Enrico Letta, Doyen de l’école des affaires internationales de Sciences Po, nous explique pourquoi les questions d’asile et d’immigration sont devenues ces dernières années une priorité politique majeure et vont probablement être au centre de tout débat lié à l’Europe
L’impact des questions d’asile et de l’immigration dans le débat politique et public est en train de devenir énorme. C’est probablement le sujet principal. Et ce n’était pas comme ça il y a deux ans, trois ans. La chose a complètement explosé et est devenue le centre de tout.
Ce n’était pas comme cela il y a 15 ans ou 20 ans. L’Europe faisait face à des questions migratoires mais c’était vraiment la 15ème, 20ème politique européenne en termes de ranking (classement) dans l’importance. Le fait que ce soit Varsovie le siège de Frontex, le 1er instrument que l’UE a construit sur les questions migratoires est la démonstration de cela. Varsovie n’est pas la Méditerranée, aujourd’hui le grand sujet c’est la Méditerranée.

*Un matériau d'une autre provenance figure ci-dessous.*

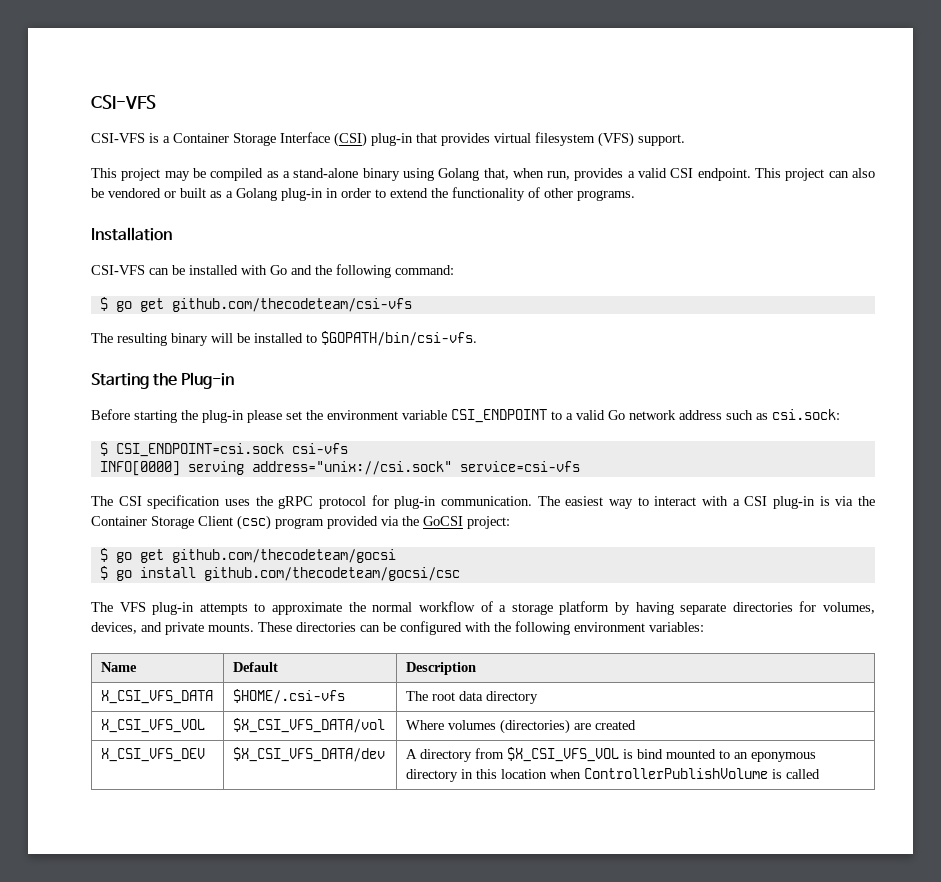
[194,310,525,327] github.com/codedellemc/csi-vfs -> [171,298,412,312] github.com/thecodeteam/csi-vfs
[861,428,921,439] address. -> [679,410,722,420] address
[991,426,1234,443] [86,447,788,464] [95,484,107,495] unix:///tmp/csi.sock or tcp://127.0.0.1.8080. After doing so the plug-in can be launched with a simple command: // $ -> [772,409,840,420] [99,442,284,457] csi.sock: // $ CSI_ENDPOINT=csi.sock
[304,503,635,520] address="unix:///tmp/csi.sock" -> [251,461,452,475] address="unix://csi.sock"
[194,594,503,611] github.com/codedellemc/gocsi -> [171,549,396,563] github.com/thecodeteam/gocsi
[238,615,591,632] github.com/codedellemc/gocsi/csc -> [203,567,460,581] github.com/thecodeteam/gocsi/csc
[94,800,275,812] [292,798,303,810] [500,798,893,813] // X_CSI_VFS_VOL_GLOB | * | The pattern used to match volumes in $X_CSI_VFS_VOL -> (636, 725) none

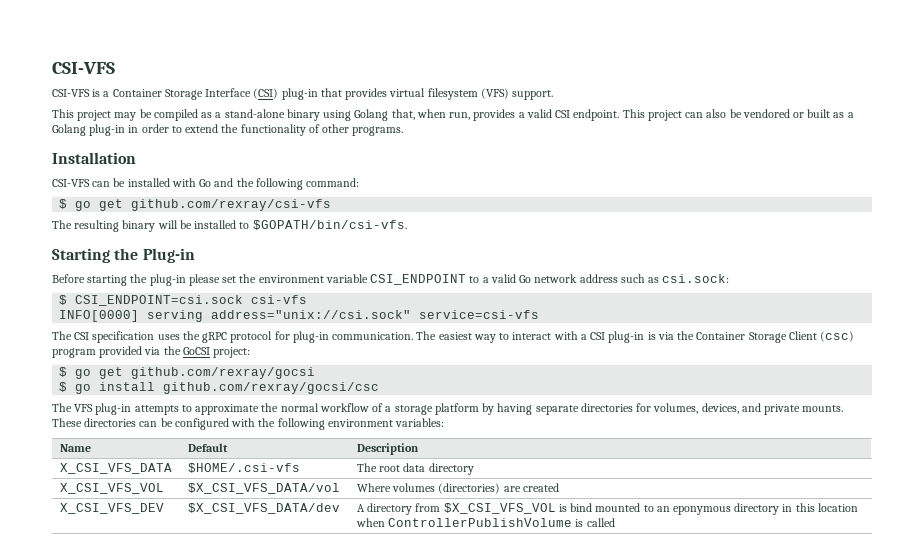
[171,298,412,312] github.com/thecodeteam/csi-vfs -> [131,199,332,211] github.com/rexray/csi-vfs
[171,549,396,563] github.com/thecodeteam/gocsi -> [131,367,316,379] github.com/rexray/gocsi
[203,567,460,581] github.com/thecodeteam/gocsi/csc -> [163,382,380,394] github.com/rexray/gocsi/csc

Pourquoi le grand sujet ? Parce qu’il y a eu naturellement la grande crise des migrants et des réfugiés des dernières années et ça a été le cas dans le même temps où il y avait la crise économique et financière. Donc « je perds mon boulot, mon pouvoir d’achat s’affaiblit, il y a d’autres gens qui arrivent, ils arrivent de très loin, ils ont des religions différentes de la mienne, ils ont des couleurs de peau différente de la mienne. J’ai peur, mon identité s’affaiblit et surtout je vois que c’est leur présence qui affaiblit mon pouvoir d’achat et donc ma capacité d’avoir un boulot ».
Et puis l’autre grand sujet, c’est qu’aujourd’hui il y a un gap (écart) entre perception et réalité. Les gens ont la perception que le phénomène migratoire est beaucoup plus grand en termes de dimension que ce qu’il est en réalité. Et donc la peur est plus grande, plus importante, et cette question d’identité, de perte d’identité, dans ce monde qui est en train de changer devient essentielle.
C’est pour cela que je pense que par rapport à il y a 20 ans aujourd’hui, on va vivre un moment dans lequel la question migratoire va se lier aux questions identitaires et va être probablement le centre de tout débat public, de tout débat politique lié à l’Europe.